Looking at the listing below, retype exactly the lines starting at the one containing "vfov_deg: 6.3" and ending at the one containing "exposure_s: 1/1250", both included, and nothing else.

━━━━

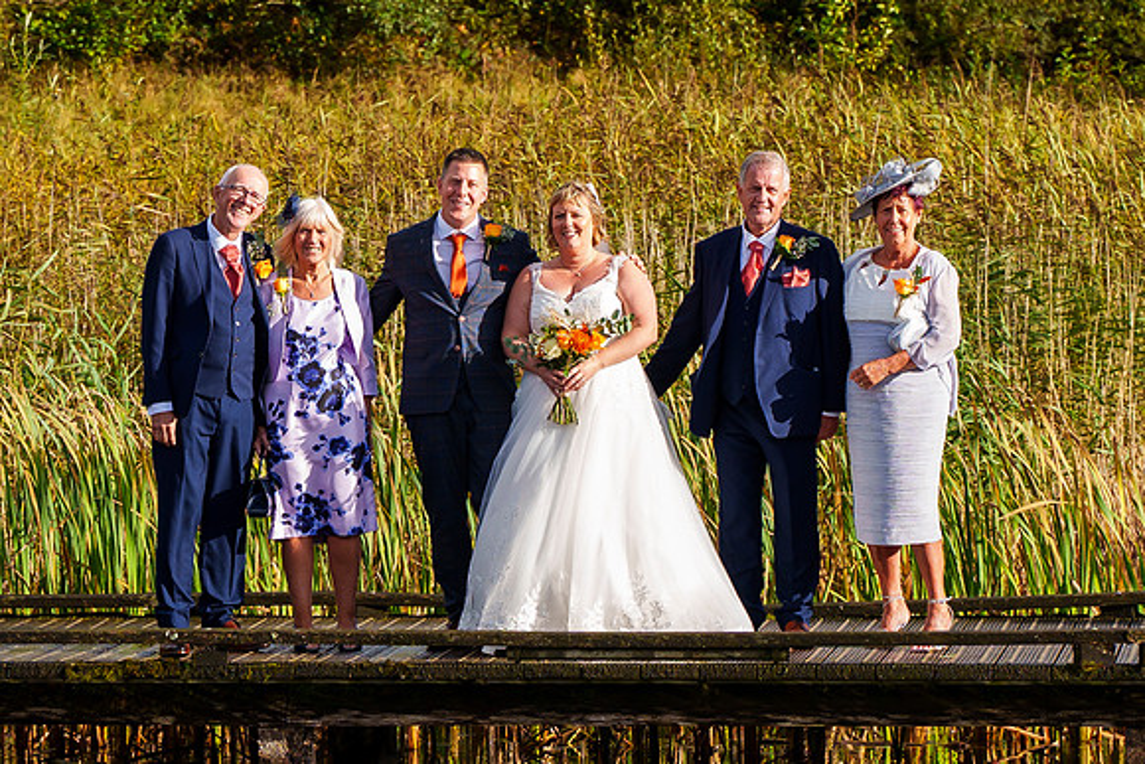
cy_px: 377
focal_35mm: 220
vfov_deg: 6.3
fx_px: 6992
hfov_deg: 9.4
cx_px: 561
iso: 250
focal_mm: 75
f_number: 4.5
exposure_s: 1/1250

━━━━

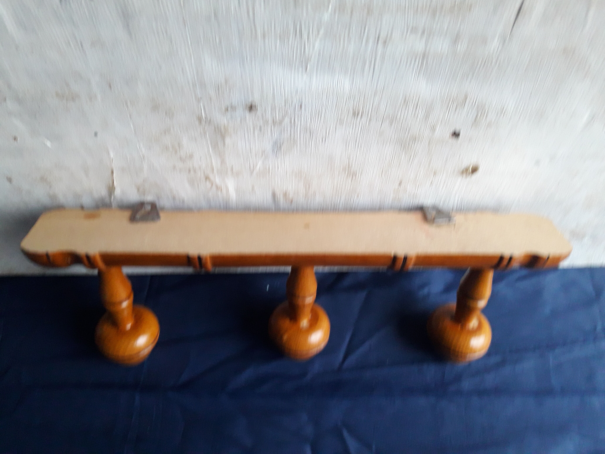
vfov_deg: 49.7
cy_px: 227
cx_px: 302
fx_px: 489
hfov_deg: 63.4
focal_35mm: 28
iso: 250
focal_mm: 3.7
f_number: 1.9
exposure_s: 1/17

━━━━

=== Result ===
vfov_deg: 6.3
fx_px: 6992
hfov_deg: 9.4
cx_px: 561
iso: 250
focal_mm: 75
f_number: 4.5
exposure_s: 1/1250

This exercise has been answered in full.